Machine Vision using Diffractive Spectral Encoding.

Machine vision systems mostly rely on lens-based optical imaging architectures that relay the spatial information of objects onto high pixel-count opto-electronic sensor arrays, followed by digital processing of this information. Here, we demonstrate an optical machine vision system that uses trainable matter in the form of diffractive layers to transform and encode the spatial information of objects into the power spectrum of the diffracted light, which is used to perform optical classification of objects with a single-pixel spectroscopic detector. Using a time-domain spectroscopy setup with a plasmonic nanoantenna-based detector, we experimentally validated this framework at terahertz spectrum to optically classify the images of handwritten digits by detecting the spectral power of the diffracted light at ten distinct wavelengths, each representing one class/digit.

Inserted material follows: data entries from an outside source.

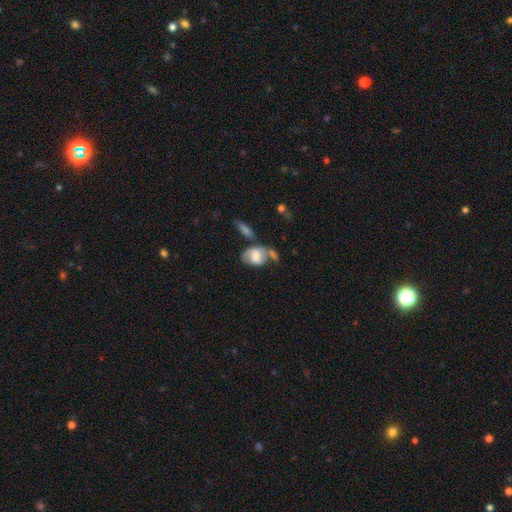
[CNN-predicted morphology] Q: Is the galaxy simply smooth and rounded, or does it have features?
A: smooth — 49%.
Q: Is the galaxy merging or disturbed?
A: none — 37%.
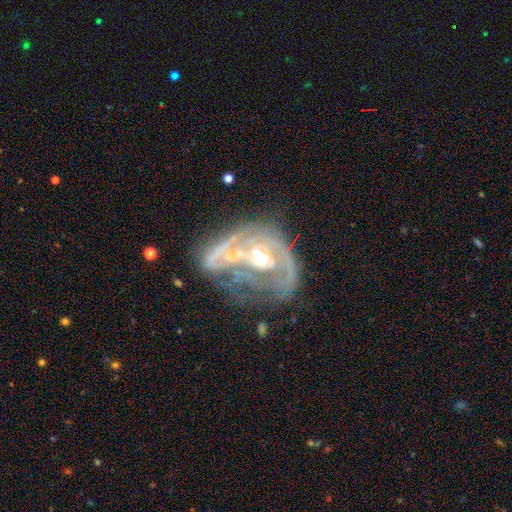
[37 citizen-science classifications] Smooth or featured?
  - featured or disk: 78% *
  - smooth: 14%
  - star or artifact: 8%
Edge-on disk?
  - no: 97% *
  - yes: 3%
Bar?
  - weak: 50% *
  - no: 32%
  - strong: 18%
Spiral arms?
  - yes: 82% *
  - no: 18%
Spiral winding?
  - medium: 48% *
  - tight: 35%
  - loose: 17%
Spiral arm count?
  - can't tell: 61% *
  - 2: 30%
  - 1: 4%
  - 3: 4%
  - 4: 0%
  - more than 4: 0%
Bulge size?
  - moderate: 61% *
  - small: 29%
  - dominant: 4%
  - large: 4%
  - none: 4%
Merging?
  - merger: 53% *
  - major disturbance: 24%
  - none: 18%
  - minor disturbance: 6%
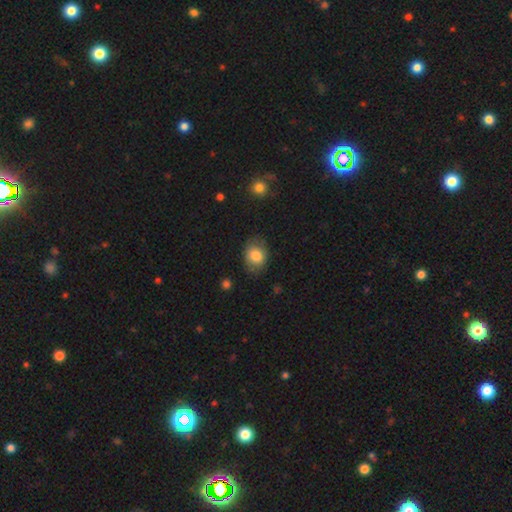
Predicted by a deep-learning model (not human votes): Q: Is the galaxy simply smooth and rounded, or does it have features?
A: smooth — 80%.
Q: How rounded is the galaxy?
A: in between — 63%.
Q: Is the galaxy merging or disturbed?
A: none — 77%.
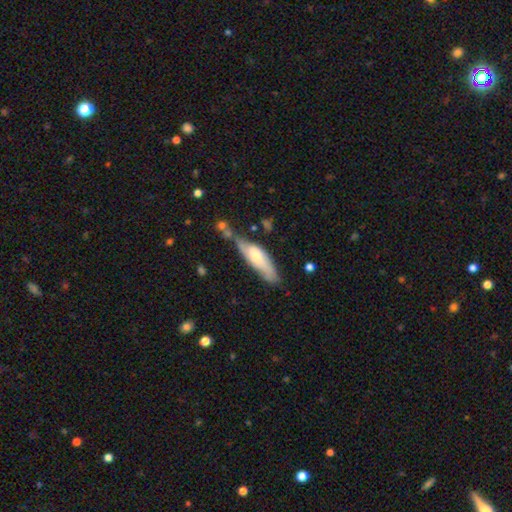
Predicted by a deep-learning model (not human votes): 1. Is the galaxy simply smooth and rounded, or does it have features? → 53% smooth, 41% featured or disk, 6% star or artifact.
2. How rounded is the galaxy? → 62% cigar-shaped, 36% in between, 2% round.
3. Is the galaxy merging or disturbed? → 48% none, 31% minor disturbance, 11% merger, 10% major disturbance.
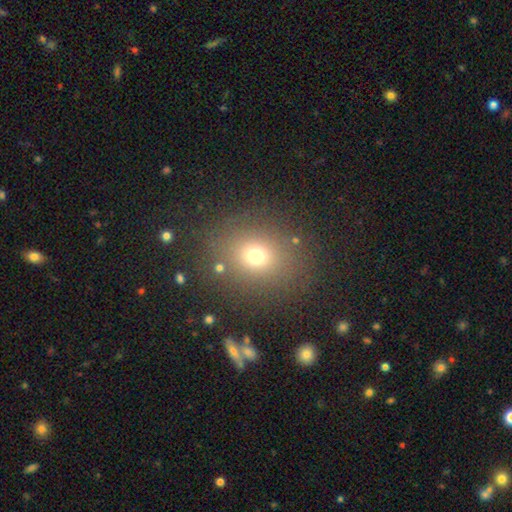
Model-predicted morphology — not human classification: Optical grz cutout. It shows a smooth galaxy with no disk features (69%) that is round (64%). Merging: none (83%).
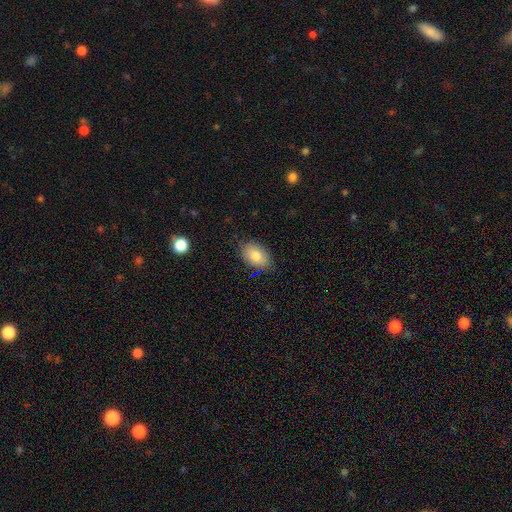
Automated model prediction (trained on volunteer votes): A smooth galaxy with no disk features (81%) that is in between round and cigar-shaped (90%).

Vote fractions:
- Smooth or featured? smooth: 81% / featured or disk: 12% / star or artifact: 7%
- How rounded? in between: 90% / round: 8% / cigar-shaped: 1%
- Merging? none: 80% / minor disturbance: 16% / major disturbance: 3% / merger: 1%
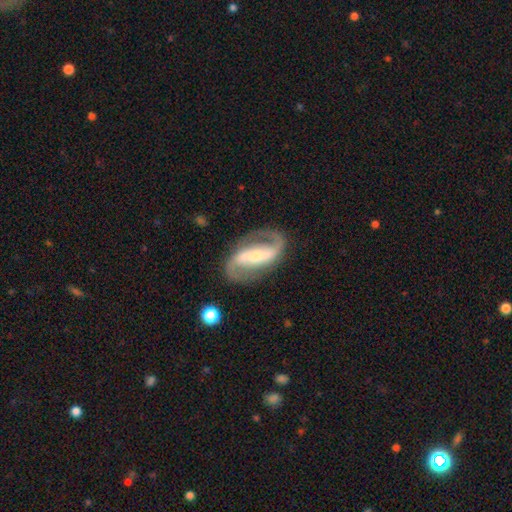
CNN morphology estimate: Smooth or featured: featured or disk — 89% (smooth — 6%)
Edge-on disk: no — 96% (yes — 4%)
Bar: strong — 65% (weak — 23%)
Spiral arms: yes — 96% (no — 4%)
Spiral winding: medium — 50% (loose — 30%)
Spiral arm count: 2 — 93% (can't tell — 2%)
Bulge size: small — 45% (moderate — 38%)
Merging: none — 82% (minor disturbance — 11%)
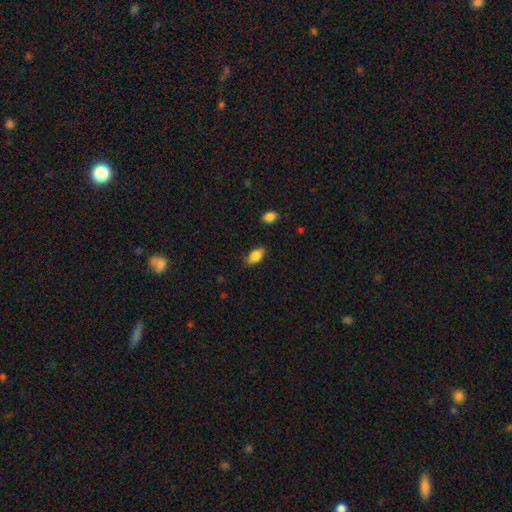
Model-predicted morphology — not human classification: A smooth galaxy with no disk features (81%) that is in between round and cigar-shaped (87%).

Vote fractions:
- Smooth or featured? smooth: 81% / featured or disk: 11% / star or artifact: 7%
- How rounded? in between: 87% / cigar-shaped: 8% / round: 5%
- Merging? none: 83% / minor disturbance: 13% / major disturbance: 3% / merger: 1%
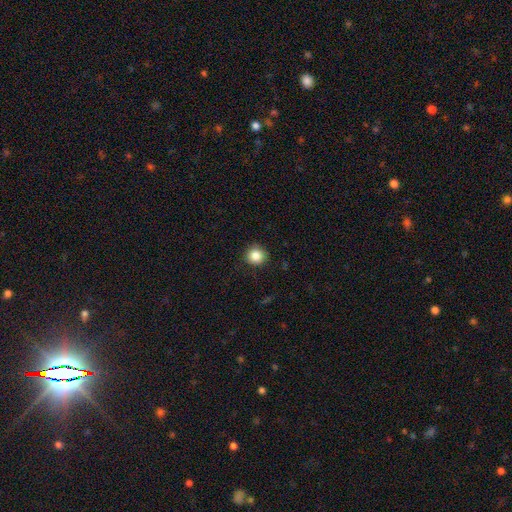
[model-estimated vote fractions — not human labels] Smooth or featured?
  - smooth: 85% *
  - star or artifact: 10%
  - featured or disk: 5%
How rounded?
  - round: 92% *
  - in between: 7%
  - cigar-shaped: 1%
Merging?
  - none: 88% *
  - minor disturbance: 8%
  - major disturbance: 2%
  - merger: 1%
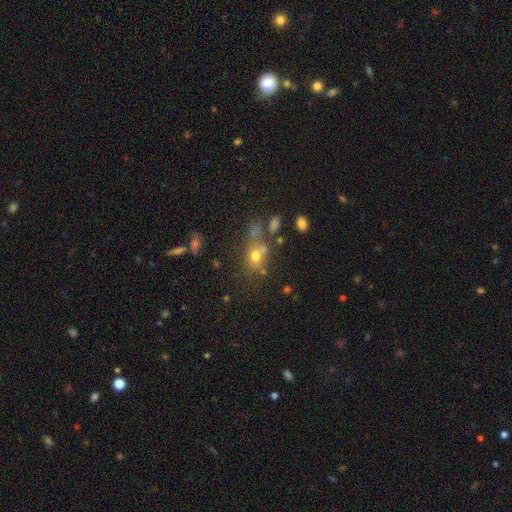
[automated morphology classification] type=smooth (66%); roundness=round (56%); merging=none (50%).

We also report the coupling of this spectral encoding achieved through a diffractive optical network with a shallow electronic neural network, separately trained to reconstruct the images of handwritten digits based on solely the spectral information encoded in these ten distinct wavelengths within the diffracted light. These reconstructed images demonstrate task-specific image decompression and can also be cycled back as new inputs to the same diffractive network to improve its optical object classification. This unique framework merges the power of deep learning with the spatial and spectral processing capabilities of trainable matter, and can also be extended to other spectral-domain measurement systems to enable new 3D imaging and sensing modalities integrated with spectrally encoded classification tasks performed through diffractive networks.